• WHAT NEEDS TO BE DONE: Go through the entries, filter for the word "There", and copy every line that has it.

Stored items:
>>>>>

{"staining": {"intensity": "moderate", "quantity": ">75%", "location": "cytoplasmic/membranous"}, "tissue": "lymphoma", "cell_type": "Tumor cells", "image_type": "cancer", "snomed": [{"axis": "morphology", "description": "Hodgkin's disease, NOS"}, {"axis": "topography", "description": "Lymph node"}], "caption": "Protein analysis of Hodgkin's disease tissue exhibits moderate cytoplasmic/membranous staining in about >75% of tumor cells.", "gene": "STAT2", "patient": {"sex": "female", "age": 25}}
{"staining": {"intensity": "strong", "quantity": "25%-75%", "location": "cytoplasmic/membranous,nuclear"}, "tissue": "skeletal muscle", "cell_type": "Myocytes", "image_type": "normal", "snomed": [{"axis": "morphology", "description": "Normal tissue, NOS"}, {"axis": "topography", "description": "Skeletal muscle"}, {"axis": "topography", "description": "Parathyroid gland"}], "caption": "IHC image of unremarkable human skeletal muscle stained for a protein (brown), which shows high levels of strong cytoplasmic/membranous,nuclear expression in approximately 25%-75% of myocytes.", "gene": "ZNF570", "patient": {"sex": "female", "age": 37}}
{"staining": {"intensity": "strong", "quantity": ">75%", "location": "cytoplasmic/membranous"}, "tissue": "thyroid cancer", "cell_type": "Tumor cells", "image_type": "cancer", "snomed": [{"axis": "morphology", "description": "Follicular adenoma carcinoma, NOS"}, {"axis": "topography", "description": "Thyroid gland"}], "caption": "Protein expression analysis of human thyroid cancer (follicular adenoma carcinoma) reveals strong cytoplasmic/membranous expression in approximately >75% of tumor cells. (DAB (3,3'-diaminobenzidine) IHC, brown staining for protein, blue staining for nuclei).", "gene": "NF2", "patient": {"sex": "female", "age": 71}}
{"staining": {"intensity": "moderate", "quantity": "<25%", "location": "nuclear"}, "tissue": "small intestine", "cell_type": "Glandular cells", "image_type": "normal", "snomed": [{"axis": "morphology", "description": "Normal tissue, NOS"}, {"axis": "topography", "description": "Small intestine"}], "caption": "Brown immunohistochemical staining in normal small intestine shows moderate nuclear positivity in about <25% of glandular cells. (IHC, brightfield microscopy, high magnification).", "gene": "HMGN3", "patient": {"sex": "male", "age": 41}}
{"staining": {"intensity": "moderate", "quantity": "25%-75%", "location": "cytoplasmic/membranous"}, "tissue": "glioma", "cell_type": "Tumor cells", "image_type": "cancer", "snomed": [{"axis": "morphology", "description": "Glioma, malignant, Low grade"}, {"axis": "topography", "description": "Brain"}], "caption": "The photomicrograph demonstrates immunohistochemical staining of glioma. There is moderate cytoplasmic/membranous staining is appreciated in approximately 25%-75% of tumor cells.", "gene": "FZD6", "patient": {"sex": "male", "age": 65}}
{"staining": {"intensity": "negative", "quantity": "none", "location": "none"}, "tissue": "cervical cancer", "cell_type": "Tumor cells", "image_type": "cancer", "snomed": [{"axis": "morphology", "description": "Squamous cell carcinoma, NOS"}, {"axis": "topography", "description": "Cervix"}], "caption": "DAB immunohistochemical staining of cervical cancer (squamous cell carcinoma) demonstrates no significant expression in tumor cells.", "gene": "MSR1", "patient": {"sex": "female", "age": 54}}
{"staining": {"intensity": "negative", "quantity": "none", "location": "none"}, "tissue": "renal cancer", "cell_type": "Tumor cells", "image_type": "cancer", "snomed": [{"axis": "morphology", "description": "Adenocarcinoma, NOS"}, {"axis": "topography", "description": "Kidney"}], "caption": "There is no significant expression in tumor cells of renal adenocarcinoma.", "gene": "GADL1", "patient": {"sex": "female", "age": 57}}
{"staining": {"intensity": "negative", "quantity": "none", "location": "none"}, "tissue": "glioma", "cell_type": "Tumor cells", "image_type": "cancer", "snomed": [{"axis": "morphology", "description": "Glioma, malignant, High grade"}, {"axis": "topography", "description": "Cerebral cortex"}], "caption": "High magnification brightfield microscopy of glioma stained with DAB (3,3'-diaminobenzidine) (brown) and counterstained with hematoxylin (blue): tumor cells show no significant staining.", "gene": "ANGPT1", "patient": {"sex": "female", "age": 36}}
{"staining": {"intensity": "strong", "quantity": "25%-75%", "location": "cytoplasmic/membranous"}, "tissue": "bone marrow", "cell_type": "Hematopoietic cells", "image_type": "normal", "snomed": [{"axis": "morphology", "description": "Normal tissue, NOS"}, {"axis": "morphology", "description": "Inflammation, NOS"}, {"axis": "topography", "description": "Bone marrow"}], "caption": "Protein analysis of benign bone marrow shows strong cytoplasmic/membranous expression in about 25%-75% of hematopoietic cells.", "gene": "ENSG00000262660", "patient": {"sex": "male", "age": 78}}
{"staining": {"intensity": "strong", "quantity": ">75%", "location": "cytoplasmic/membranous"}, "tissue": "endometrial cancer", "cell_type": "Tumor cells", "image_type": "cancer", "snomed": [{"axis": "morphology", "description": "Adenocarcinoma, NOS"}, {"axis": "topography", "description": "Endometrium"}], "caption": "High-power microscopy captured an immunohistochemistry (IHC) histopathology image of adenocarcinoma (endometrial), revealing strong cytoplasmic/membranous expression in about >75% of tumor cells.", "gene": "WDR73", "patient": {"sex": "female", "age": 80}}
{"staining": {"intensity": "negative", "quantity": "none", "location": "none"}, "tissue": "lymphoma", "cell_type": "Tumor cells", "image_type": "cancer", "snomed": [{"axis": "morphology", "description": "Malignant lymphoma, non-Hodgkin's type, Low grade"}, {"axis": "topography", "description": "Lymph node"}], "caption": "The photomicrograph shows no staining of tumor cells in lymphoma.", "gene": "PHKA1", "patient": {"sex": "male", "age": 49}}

<<<<<

• EXERCISE OUTPUT:
{"staining": {"intensity": "moderate", "quantity": "25%-75%", "location": "cytoplasmic/membranous"}, "tissue": "glioma", "cell_type": "Tumor cells", "image_type": "cancer", "snomed": [{"axis": "morphology", "description": "Glioma, malignant, Low grade"}, {"axis": "topography", "description": "Brain"}], "caption": "The photomicrograph demonstrates immunohistochemical staining of glioma. There is moderate cytoplasmic/membranous staining is appreciated in approximately 25%-75% of tumor cells.", "gene": "FZD6", "patient": {"sex": "male", "age": 65}}
{"staining": {"intensity": "negative", "quantity": "none", "location": "none"}, "tissue": "renal cancer", "cell_type": "Tumor cells", "image_type": "cancer", "snomed": [{"axis": "morphology", "description": "Adenocarcinoma, NOS"}, {"axis": "topography", "description": "Kidney"}], "caption": "There is no significant expression in tumor cells of renal adenocarcinoma.", "gene": "GADL1", "patient": {"sex": "female", "age": 57}}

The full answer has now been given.